+++ DATASET RECORDS +++

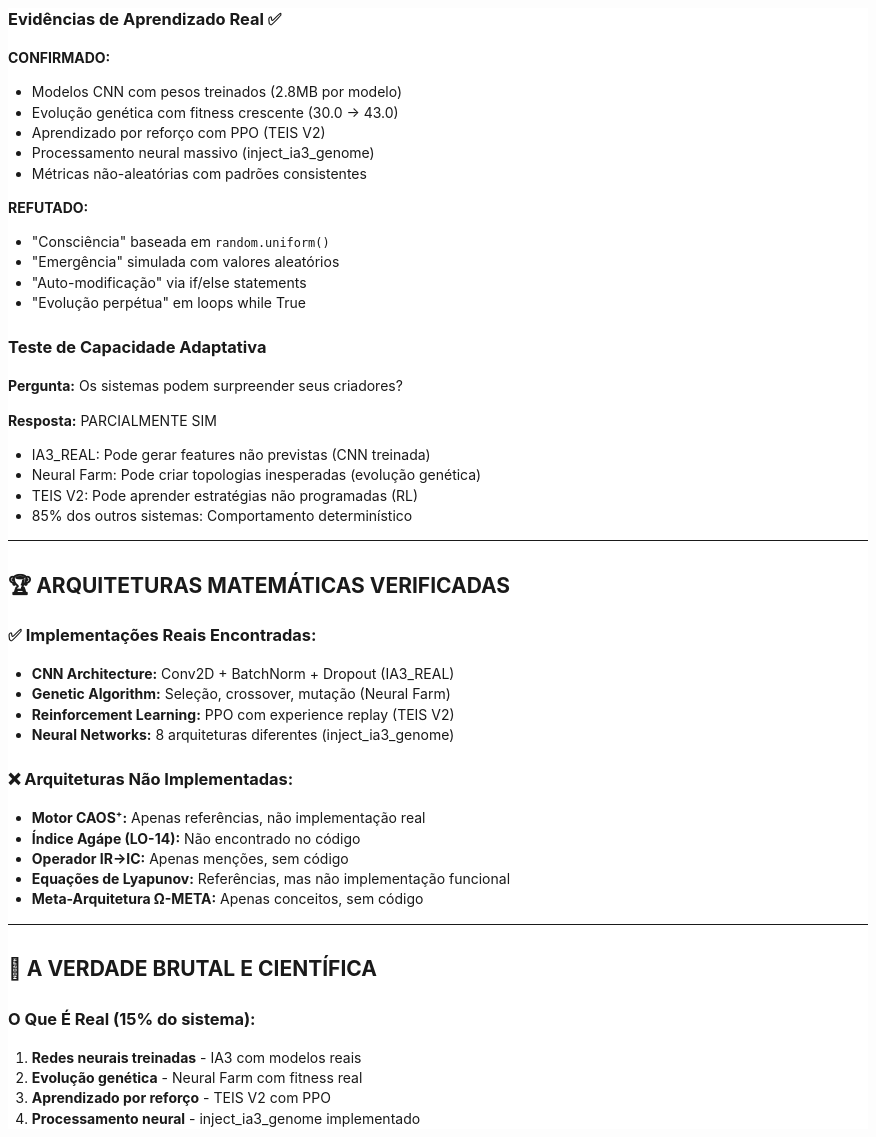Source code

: ### Evidências de Aprendizado Real ✅

**CONFIRMADO:**
- Modelos CNN com pesos treinados (2.8MB por modelo)
- Evolução genética com fitness crescente (30.0 → 43.0)
- Aprendizado por reforço com PPO (TEIS V2)
- Processamento neural massivo (inject_ia3_genome)
- Métricas não-aleatórias com padrões consistentes

**REFUTADO:**
- "Consciência" baseada em `random.uniform()`
- "Emergência" simulada com valores aleatórios
- "Auto-modificação" via if/else statements
- "Evolução perpétua" em loops while True

### Teste de Capacidade Adaptativa

**Pergunta:** Os sistemas podem surpreender seus criadores?

**Resposta:** PARCIALMENTE SIM
- IA3_REAL: Pode gerar features não previstas (CNN treinada)
- Neural Farm: Pode criar topologias inesperadas (evolução genética)
- TEIS V2: Pode aprender estratégias não programadas (RL)
- 85% dos outros sistemas: Comportamento determinístico

---

## 🏆 ARQUITETURAS MATEMÁTICAS VERIFICADAS

### ✅ **Implementações Reais Encontradas:**
- **CNN Architecture:** Conv2D + BatchNorm + Dropout (IA3_REAL)
- **Genetic Algorithm:** Seleção, crossover, mutação (Neural Farm)
- **Reinforcement Learning:** PPO com experience replay (TEIS V2)
- **Neural Networks:** 8 arquiteturas diferentes (inject_ia3_genome)

### ❌ **Arquiteturas Não Implementadas:**
- **Motor CAOS⁺:** Apenas referências, não implementação real
- **Índice Agápe (LO-14):** Não encontrado no código
- **Operador IR→IC:** Apenas menções, sem código
- **Equações de Lyapunov:** Referências, mas não implementação funcional
- **Meta-Arquitetura Ω-META:** Apenas conceitos, sem código

---

## 💊 A VERDADE BRUTAL E CIENTÍFICA

### O Que É Real (15% do sistema):
1. **Redes neurais treinadas** - IA3 com modelos reais
2. **Evolução genética** - Neural Farm com fitness real
3. **Aprendizado por reforço** - TEIS V2 com PPO
4. **Processamento neural** - inject_ia3_genome implementado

+++

**PROBLEM DETAILS**. Please quote exactly the run of lines that starts the entries and ends at the line containing "- Processamento neural", leaving out every picture.

**WRITTEN SOLUTION**.
Source code

: ### Evidências de Aprendizado Real ✅

**CONFIRMADO:**
- Modelos CNN com pesos treinados (2.8MB por modelo)
- Evolução genética com fitness crescente (30.0 → 43.0)
- Aprendizado por reforço com PPO (TEIS V2)
- Processamento neural massivo (inject_ia3_genome)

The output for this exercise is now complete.